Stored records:
====================
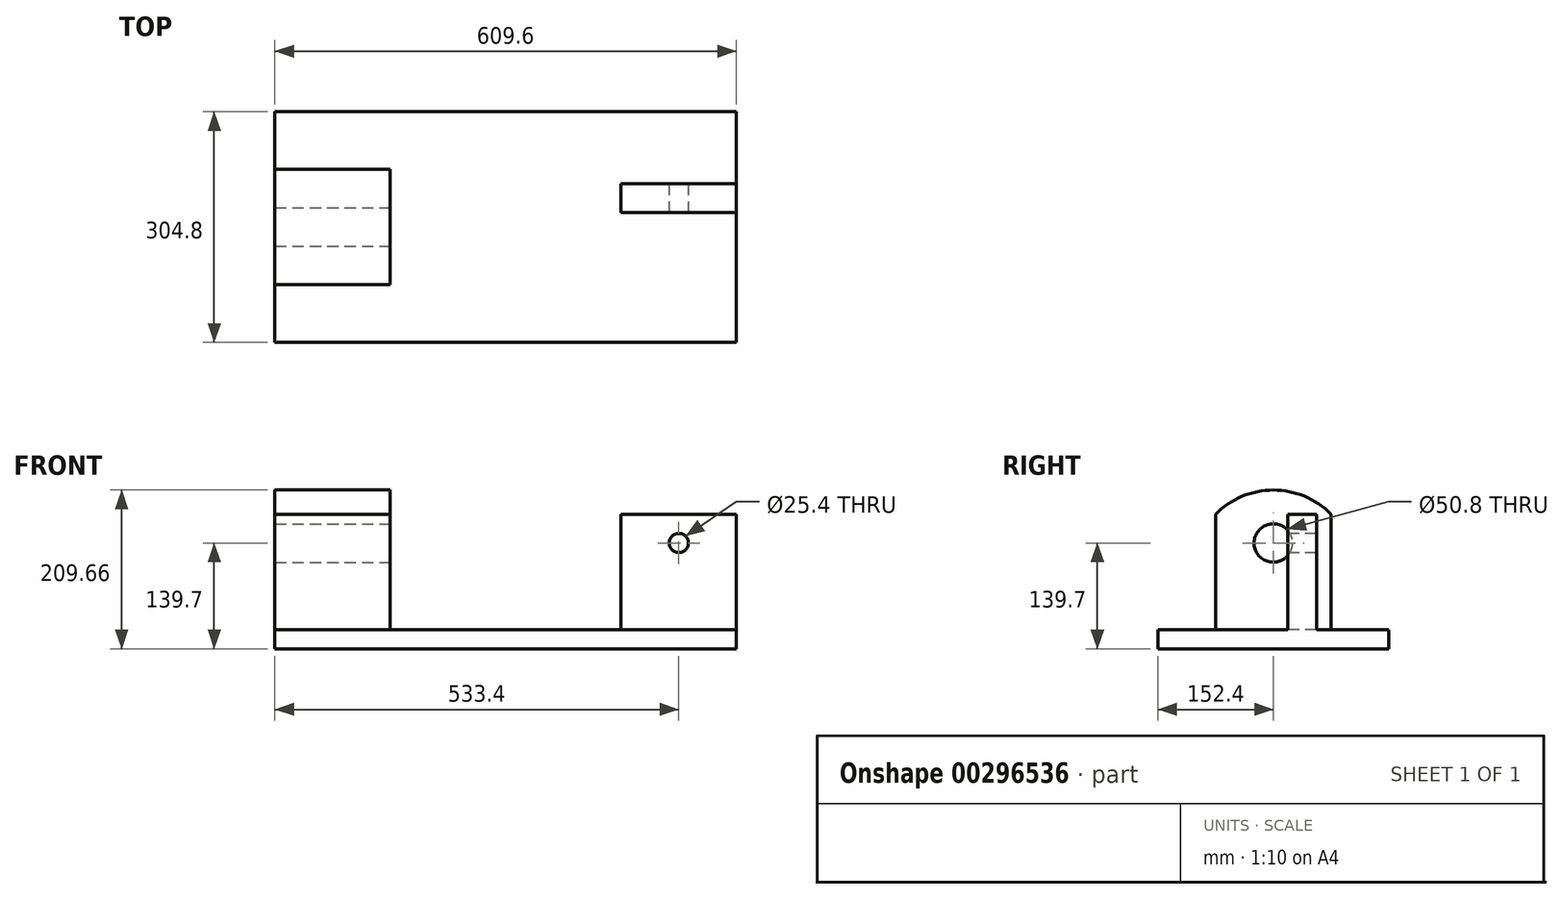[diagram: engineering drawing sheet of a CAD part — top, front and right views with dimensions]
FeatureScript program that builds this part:
annotation { "Feature Type Name" : "Feature", "Feature Type Description" : "" }
export const myFeature = defineFeature(function(context is Context, id is Id, definition is map)
    precondition{}
    {
        {
            var Q0;
            Q0=qCreatedBy(makeId("Top.planeOp"),FACE);
            var sketch = newSketch(context, id + "F0", { "sketchPlane" : qUnion([Q0])});
            skLineSegment(sketch, "E0.bottom", {"start": v(-304.8, 152.4) * mm, "end": v(304.8, 152.4) * mm});
            skLineSegment(sketch, "E0.top", {"start": v(-304.8, -152.4) * mm, "end": v(304.8, -152.4) * mm});
            skLineSegment(sketch, "E0.left", {"start": v(-304.8, 152.4) * mm, "end": v(-304.8, -152.4) * mm});
            skLineSegment(sketch, "E0.right", {"start": v(304.8, 152.4) * mm, "end": v(304.8, -152.4) * mm});
            skLineSegment(sketch, "E1", {"start": v(-304.8, 0) * mm, "end": v(-304.8, 152.4) * mm});
            skSolve(sketch);
        }
        {
            var Q0;
            Q0=makeQuery(id+"F0.imprint","IMPRINT",FACE,{"disambiguationData":[TD([[makeQuery(id+"F0.imprint","IMPRINT",EDGE,{"derivedFrom":sQuery(id+"F0.wireOp",EDGE,"E0.bottom")}),-1.0]])]});
            extrude(context, id + "F1", {"entities" : qUnion([Q0]), "oppositeDirection" : true, "depth" : 25.4 * mm});
        }
        {
            var Q0;
            Q0=makeQuery(id+"F1.opExtrude","CAP_FACE",FACE,{"disambiguationData":[OSD([sQuery(id+"F0.wireOp",EDGE,"E0.bottom"),sQuery(id+"F0.wireOp",EDGE,"E0.top"),sQuery(id+"F0.wireOp",EDGE,"E0.left"),sQuery(id+"F0.wireOp",EDGE,"E0.right"),sQuery(id+"F0.wireOp",EDGE,"E1")])],"isStart":true});
            var sketch = newSketch(context, id + "F2", { "sketchPlane" : qUnion([Q0])});
            skLineSegment(sketch, "E2.bottom", {"start": v(-304.8, 76.2) * mm, "end": v(-152.4, 76.2) * mm});
            skLineSegment(sketch, "E2.top", {"start": v(-304.8, -76.2) * mm, "end": v(-152.4, -76.2) * mm});
            skLineSegment(sketch, "E2.left", {"start": v(-304.8, 76.2) * mm, "end": v(-304.8, -76.2) * mm});
            skLineSegment(sketch, "E2.right", {"start": v(-152.4, 76.2) * mm, "end": v(-152.4, -76.2) * mm});
            skSolve(sketch);
        }
        {
            var Q0;
            Q0=makeQuery(id+"F2.imprint","IMPRINT",FACE,{"disambiguationData":[TD([[makeQuery(id+"F2.imprint","IMPRINT",EDGE,{"derivedFrom":sQuery(id+"F2.wireOp",EDGE,"E2.bottom")}),-1.0]])]});
            extrude(context, id + "F3", {"entities" : qUnion([Q0]), "operationType" : NewBodyOperationType.ADD, "depth" : 152.4 * mm});
        }
        {
            var Q0;
            Q0=makeQuery(id+"F3.opExtrude","SWEPT_FACE",FACE,{"disambiguationData":[OSD([sQuery(id+"F2.wireOp",EDGE,"E2.right")])]});
            var sketch = newSketch(context, id + "F4", { "sketchPlane" : qUnion([Q0])});
            skCircle(sketch, "E3", {"center": v(0, 114.3) * mm, "radius": 25.4 * mm});
            skSolve(sketch);
        }
        {
            var Q0;
            Q0=makeQuery(id+"F4.imprint","IMPRINT",FACE,{"disambiguationData":[TD([[makeQuery(id+"F4.imprint","IMPRINT",EDGE,{"derivedFrom":sQuery(id+"F4.wireOp",EDGE,"E3")}),1.0]])]});
            extrude(context, id + "F5", {"entities" : qUnion([Q0]), "operationType" : NewBodyOperationType.REMOVE, "endBound" : BoundingType.THROUGH_ALL, "oppositeDirection" : true, "depth" : 25.4 * mm});
        }
        {
            var Q0;
            Q0=makeQuery(id+"F1.opExtrude","CAP_FACE",FACE,{"disambiguationData":[OSD([sQuery(id+"F0.wireOp",EDGE,"E0.bottom"),sQuery(id+"F0.wireOp",EDGE,"E0.top"),sQuery(id+"F0.wireOp",EDGE,"E0.left"),sQuery(id+"F0.wireOp",EDGE,"E0.right"),sQuery(id+"F0.wireOp",EDGE,"E1")])],"isStart":true});
            var sketch = newSketch(context, id + "F6", { "sketchPlane" : qUnion([Q0])});
            skLineSegment(sketch, "E4", {"start": v(-152.4, 0) * mm, "end": v(304.8, 0) * mm, "construction": true});
            skLineSegment(sketch, "E5.bottom", {"start": v(304.8, 57.15) * mm, "end": v(152.4, 57.15) * mm});
            skLineSegment(sketch, "E5.top", {"start": v(304.8, 19.05) * mm, "end": v(152.4, 19.05) * mm});
            skLineSegment(sketch, "E5.left", {"start": v(304.8, 57.15) * mm, "end": v(304.8, 19.05) * mm});
            skLineSegment(sketch, "E5.right", {"start": v(152.4, 57.15) * mm, "end": v(152.4, 19.05) * mm});
            skSolve(sketch);
        }
        {
            var Q0;
            Q0=makeQuery(id+"F6.imprint","IMPRINT",FACE,{"disambiguationData":[TD([[makeQuery(id+"F6.imprint","IMPRINT",EDGE,{"derivedFrom":sQuery(id+"F6.wireOp",EDGE,"E5.bottom")}),1.0]])]});
            extrude(context, id + "F7", {"entities" : qUnion([Q0]), "operationType" : NewBodyOperationType.ADD, "depth" : 152.4 * mm});
        }
        {
            var Q0;
            Q0=makeQuery(id+"F7.opExtrude","SWEPT_FACE",FACE,{"disambiguationData":[OSD([sQuery(id+"F6.wireOp",EDGE,"E5.top")])]});
            var sketch = newSketch(context, id + "F8", { "sketchPlane" : qUnion([Q0])});
            skCircle(sketch, "E6", {"center": v(228.6, 114.3) * mm, "radius": 12.7 * mm});
            skPoint(sketch, "E6.centerSnap0", {"position": v(228.6, 152.4) * mm});
            skSolve(sketch);
        }
        {
            var Q0;
            Q0=makeQuery(id+"F8.imprint","IMPRINT",FACE,{"disambiguationData":[TD([[makeQuery(id+"F8.imprint","IMPRINT",EDGE,{"derivedFrom":sQuery(id+"F8.wireOp",EDGE,"E6")}),1.0]])]});
            extrude(context, id + "F9", {"entities" : qUnion([Q0]), "operationType" : NewBodyOperationType.REMOVE, "endBound" : BoundingType.THROUGH_ALL, "oppositeDirection" : true, "depth" : 25.4 * mm});
        }
        {
            var Q0;
            Q0=makeQuery(id+"F3.opExtrude","SWEPT_FACE",FACE,{"disambiguationData":[OSD([sQuery(id+"F2.wireOp",EDGE,"E2.right")])]});
            var sketch = newSketch(context, id + "F10", { "sketchPlane" : qUnion([Q0])});
            skArc(sketch, "E7", {"start": v(76.2, 152.4) * mm, "mid": v(0, 184.26) * mm, "end": v(-76.2, 152.4) * mm});
            skLineSegment(sketch, "E8", {"start": v(-76.2, 152.4) * mm, "end": v(76.2, 152.4) * mm});
            skSolve(sketch);
        }
        {
            var Q0;
            Q0=makeQuery(id+"F10.imprint","IMPRINT",FACE,{"disambiguationData":[TD([[makeQuery(id+"F10.imprint","IMPRINT",EDGE,{"derivedFrom":sQuery(id+"F10.wireOp",EDGE,"E7")}),1.0]])]});
            var Q1;
            Q1=makeQuery(id+"F3.boolean.opBoolean","MERGE",FACE,{"derivedFrom":[makeQuery(id+"F1.opExtrude","SWEPT_FACE",FACE,{"disambiguationData":[OSD([sQuery(id+"F0.wireOp",EDGE,"E0.left"),sQuery(id+"F0.wireOp",EDGE,"E1")])]}),makeQuery(id+"F3.opExtrude","SWEPT_FACE",FACE,{"disambiguationData":[OSD([sQuery(id+"F2.wireOp",EDGE,"E2.left")])]})]});
            extrude(context, id + "F11", {"entities" : qUnion([Q0]), "operationType" : NewBodyOperationType.ADD, "endBound" : BoundingType.UP_TO_SURFACE, "oppositeDirection" : true, "endBoundEntityFace" : qUnion([Q1]), "depth" : 25.4 * mm});
        }
    });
====================
Copy out every line in the records that contains the string "skCircle". The match is case-sensitive.

            skCircle(sketch, "E3", {"center": v(0, 114.3) * mm, "radius": 25.4 * mm});
            skCircle(sketch, "E6", {"center": v(228.6, 114.3) * mm, "radius": 12.7 * mm});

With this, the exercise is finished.